Figure 5Bsummarizes the effect of thiopental on a total of six SRT neurons recorded in two animals (animal no. 5: n = 5; animal no. 7: n = 1). Overall, thiopental-induced motoneuron suppression lasted approximately 7.5–10 min longer and was relatively greater than SRT neuronal suppression. Here again, the drug's action on the induction of slow, spindle-like (7–15 Hz) events in the electroencephalogram waveform was brief (7.5 min) when compared with depression of sensory (15 min) and motor neuron activities (22.5 min). Finally, as indicated in figure 5, both DSCT and SRT neurons were suppressed to the same relative degree (DSCT 50%vs . SRT 58%) 10 min following injection of thiopental.
Peripheral Nerve Stimulation.
Dorsal Spinocerebellar Tract Neurons.
Most DSCT neurons responded to low-intensity stimulation of the sciatic nerve prior to the induction of thiopental anesthesia (fig. 6A). At just suprathreshold intensity (mean stimulus intensity: 308.7 ± 28.8 μA), the neuronal response to sciatic nerve stimulation was compound in nature and characterized by a short latency response (1.5–10 ms) and a variable, longer latency response (15–34 ms). The magnitude of the short latency response was always larger than the longer latency response. There was often a period of quiescence between the short and longer latency response components. This could either be due to oligosynaptic inhibitory pathways recruited during the stimulus presentation or to slower conducting afferent fibers. It is not possible at the moment to discern between these possibilities. For these reasons, the action of thiopental on the late component was not quantified.
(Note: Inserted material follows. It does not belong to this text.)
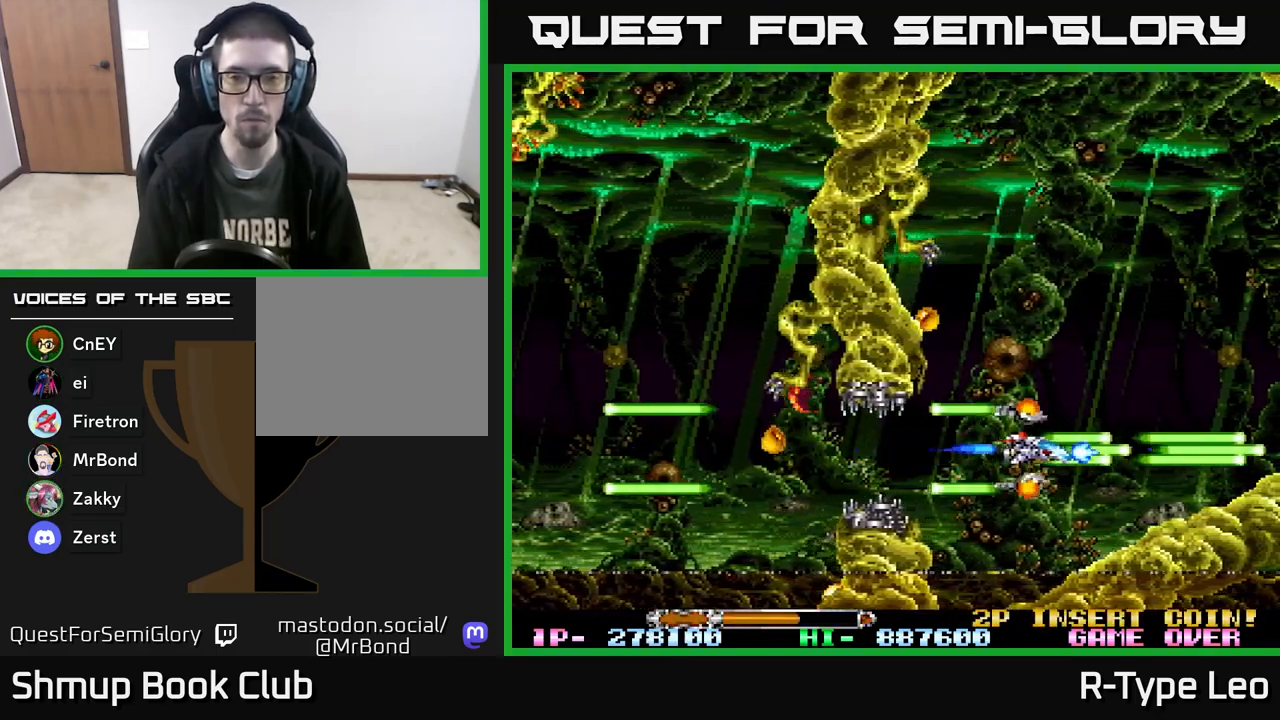
{"buttons": ["R2", "DPAD_UP", "DPAD_LEFT"], "events": [[67, "DPAD_RIGHT", "up"], [83, "DPAD_UP", "down"], [400, "DPAD_LEFT", "down"]]}
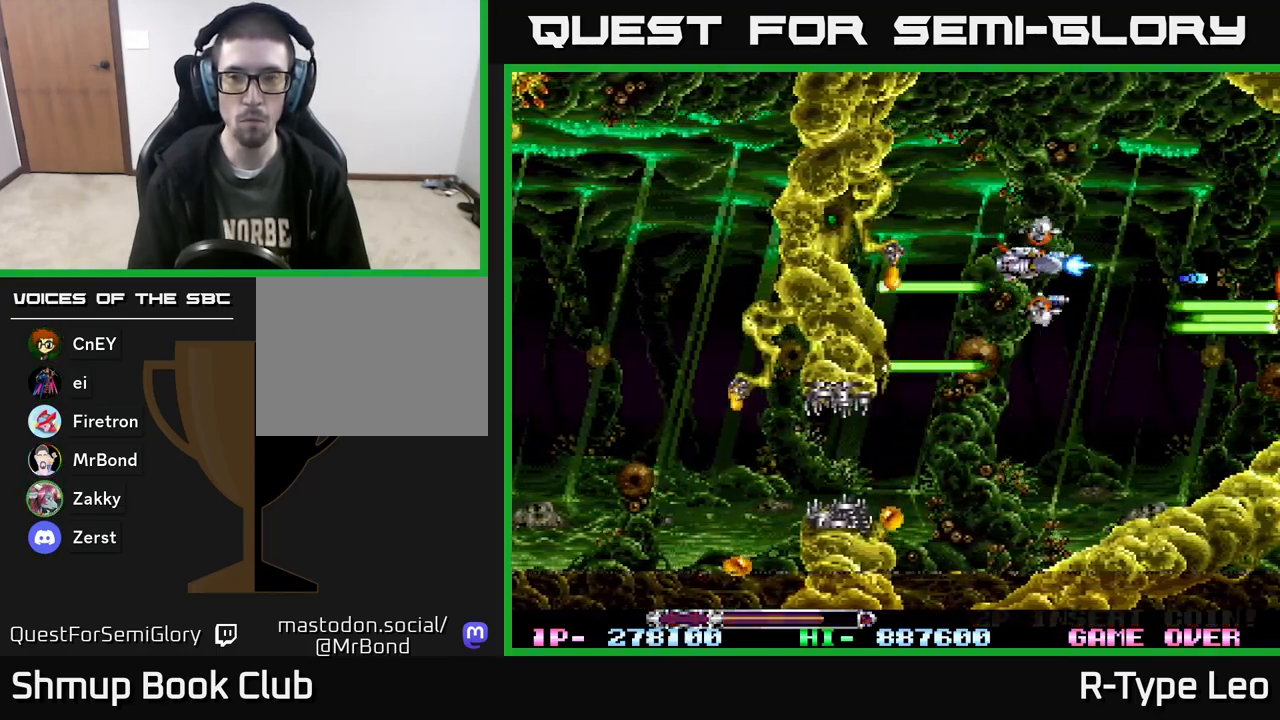
{"buttons": ["R2"], "events": [[67, "DPAD_LEFT", "up"], [133, "DPAD_UP", "up"]]}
An example of the action of thiopental on sciatic nerve–evoked stimulation is presented in figure 6A. In this particular example, poststimulus time histograms were constructed in response to 80 consecutive stimuli. During the state of quiet wakefulness, the magnitude of the cell's response and the average latency-to-onset measured 1.6 spikes/trial and 5.1 ms, respectively. Following the induction of thiopental anesthesia, the response magnitude was reduced by 44% to 0.9 spikes/trial and the latency-to-onset was prolonged by 29% to 5.8 ms. On partial recovery, which occurred 20 min thereafter, the response magnitude measured 1.3 spikes/trial and the latency-to-onset decreased to 5.1 ms.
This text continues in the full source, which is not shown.